◆ **Stated goal**:
Quote the stretch of lines from the one containing "scientific name: Loxostigma griffithii" through the one containing "country: Colombia", including both of those lines, with nothing changed.

Records taken from a collection
:::::

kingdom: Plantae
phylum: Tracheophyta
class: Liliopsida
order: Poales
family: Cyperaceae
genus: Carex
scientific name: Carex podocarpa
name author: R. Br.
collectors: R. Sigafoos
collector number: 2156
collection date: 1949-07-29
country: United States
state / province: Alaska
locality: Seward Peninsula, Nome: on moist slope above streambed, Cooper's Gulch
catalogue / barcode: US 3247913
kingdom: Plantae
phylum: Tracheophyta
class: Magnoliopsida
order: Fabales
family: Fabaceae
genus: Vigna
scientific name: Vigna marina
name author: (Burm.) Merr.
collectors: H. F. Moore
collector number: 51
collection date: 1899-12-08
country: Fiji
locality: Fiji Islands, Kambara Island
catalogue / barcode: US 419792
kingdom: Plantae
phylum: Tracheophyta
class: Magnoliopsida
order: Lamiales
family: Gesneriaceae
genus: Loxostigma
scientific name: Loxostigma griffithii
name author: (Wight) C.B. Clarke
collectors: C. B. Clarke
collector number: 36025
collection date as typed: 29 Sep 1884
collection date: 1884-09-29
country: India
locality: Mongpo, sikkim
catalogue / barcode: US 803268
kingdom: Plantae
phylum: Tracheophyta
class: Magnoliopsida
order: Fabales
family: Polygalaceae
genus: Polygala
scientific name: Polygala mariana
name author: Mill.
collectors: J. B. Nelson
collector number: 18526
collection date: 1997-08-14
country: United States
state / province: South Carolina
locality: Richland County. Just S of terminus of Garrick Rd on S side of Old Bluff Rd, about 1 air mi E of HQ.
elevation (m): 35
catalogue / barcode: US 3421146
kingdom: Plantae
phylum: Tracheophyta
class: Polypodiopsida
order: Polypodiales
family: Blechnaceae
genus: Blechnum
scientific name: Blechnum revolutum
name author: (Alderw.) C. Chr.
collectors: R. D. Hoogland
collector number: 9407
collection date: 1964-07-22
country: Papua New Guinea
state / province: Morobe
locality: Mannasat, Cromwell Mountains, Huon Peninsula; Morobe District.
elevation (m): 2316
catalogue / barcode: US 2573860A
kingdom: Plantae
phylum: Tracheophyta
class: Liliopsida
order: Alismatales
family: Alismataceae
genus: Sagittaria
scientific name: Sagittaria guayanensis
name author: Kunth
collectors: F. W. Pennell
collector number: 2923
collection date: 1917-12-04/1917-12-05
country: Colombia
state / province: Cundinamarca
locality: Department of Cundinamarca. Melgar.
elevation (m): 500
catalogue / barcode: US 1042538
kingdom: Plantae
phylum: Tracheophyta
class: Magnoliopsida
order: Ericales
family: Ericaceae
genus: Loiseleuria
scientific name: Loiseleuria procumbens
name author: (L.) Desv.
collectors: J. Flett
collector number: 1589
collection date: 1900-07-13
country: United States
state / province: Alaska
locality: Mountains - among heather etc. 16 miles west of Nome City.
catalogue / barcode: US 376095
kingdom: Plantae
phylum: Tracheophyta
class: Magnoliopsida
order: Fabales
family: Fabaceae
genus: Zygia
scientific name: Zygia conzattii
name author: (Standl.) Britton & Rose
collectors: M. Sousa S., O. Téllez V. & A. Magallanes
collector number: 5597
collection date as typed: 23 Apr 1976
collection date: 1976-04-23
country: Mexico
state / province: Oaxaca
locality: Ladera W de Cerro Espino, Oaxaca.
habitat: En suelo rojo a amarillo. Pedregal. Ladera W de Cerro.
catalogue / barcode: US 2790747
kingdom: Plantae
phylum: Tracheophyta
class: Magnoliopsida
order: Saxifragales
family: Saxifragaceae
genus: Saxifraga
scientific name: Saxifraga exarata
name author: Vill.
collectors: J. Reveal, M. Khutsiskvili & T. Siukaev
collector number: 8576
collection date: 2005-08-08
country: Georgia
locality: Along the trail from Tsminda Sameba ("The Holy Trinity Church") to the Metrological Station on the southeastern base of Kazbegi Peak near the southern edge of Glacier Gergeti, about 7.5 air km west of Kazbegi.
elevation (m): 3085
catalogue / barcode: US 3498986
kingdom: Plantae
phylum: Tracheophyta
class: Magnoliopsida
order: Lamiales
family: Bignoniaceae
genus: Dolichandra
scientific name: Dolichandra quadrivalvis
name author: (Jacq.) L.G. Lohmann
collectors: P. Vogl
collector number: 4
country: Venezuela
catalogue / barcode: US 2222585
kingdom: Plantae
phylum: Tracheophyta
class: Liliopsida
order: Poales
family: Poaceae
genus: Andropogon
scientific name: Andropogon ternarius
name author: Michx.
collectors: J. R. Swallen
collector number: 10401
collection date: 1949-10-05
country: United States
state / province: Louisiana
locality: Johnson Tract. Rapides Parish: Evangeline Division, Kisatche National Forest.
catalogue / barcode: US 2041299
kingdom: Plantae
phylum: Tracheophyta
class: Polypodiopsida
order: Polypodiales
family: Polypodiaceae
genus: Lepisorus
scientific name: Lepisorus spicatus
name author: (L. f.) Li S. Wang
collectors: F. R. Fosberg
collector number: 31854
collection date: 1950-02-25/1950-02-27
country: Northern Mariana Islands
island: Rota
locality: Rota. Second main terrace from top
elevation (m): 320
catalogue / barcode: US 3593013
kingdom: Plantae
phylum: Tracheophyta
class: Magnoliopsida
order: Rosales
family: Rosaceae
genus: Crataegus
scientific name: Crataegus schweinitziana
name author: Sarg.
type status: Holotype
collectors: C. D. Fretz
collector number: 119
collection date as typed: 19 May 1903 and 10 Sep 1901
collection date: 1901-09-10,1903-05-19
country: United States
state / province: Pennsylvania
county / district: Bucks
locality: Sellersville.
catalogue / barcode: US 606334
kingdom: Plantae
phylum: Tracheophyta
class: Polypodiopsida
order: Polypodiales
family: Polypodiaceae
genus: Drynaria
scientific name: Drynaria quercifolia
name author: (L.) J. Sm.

:::::

◆ **Task output**:
scientific name: Loxostigma griffithii
name author: (Wight) C.B. Clarke
collectors: C. B. Clarke
collector number: 36025
collection date as typed: 29 Sep 1884
collection date: 1884-09-29
country: India
locality: Mongpo, sikkim
catalogue / barcode: US 803268
kingdom: Plantae
phylum: Tracheophyta
class: Magnoliopsida
order: Fabales
family: Polygalaceae
genus: Polygala
scientific name: Polygala mariana
name author: Mill.
collectors: J. B. Nelson
collector number: 18526
collection date: 1997-08-14
country: United States
state / province: South Carolina
locality: Richland County. Just S of terminus of Garrick Rd on S side of Old Bluff Rd, about 1 air mi E of HQ.
elevation (m): 35
catalogue / barcode: US 3421146
kingdom: Plantae
phylum: Tracheophyta
class: Polypodiopsida
order: Polypodiales
family: Blechnaceae
genus: Blechnum
scientific name: Blechnum revolutum
name author: (Alderw.) C. Chr.
collectors: R. D. Hoogland
collector number: 9407
collection date: 1964-07-22
country: Papua New Guinea
state / province: Morobe
locality: Mannasat, Cromwell Mountains, Huon Peninsula; Morobe District.
elevation (m): 2316
catalogue / barcode: US 2573860A
kingdom: Plantae
phylum: Tracheophyta
class: Liliopsida
order: Alismatales
family: Alismataceae
genus: Sagittaria
scientific name: Sagittaria guayanensis
name author: Kunth
collectors: F. W. Pennell
collector number: 2923
collection date: 1917-12-04/1917-12-05
country: Colombia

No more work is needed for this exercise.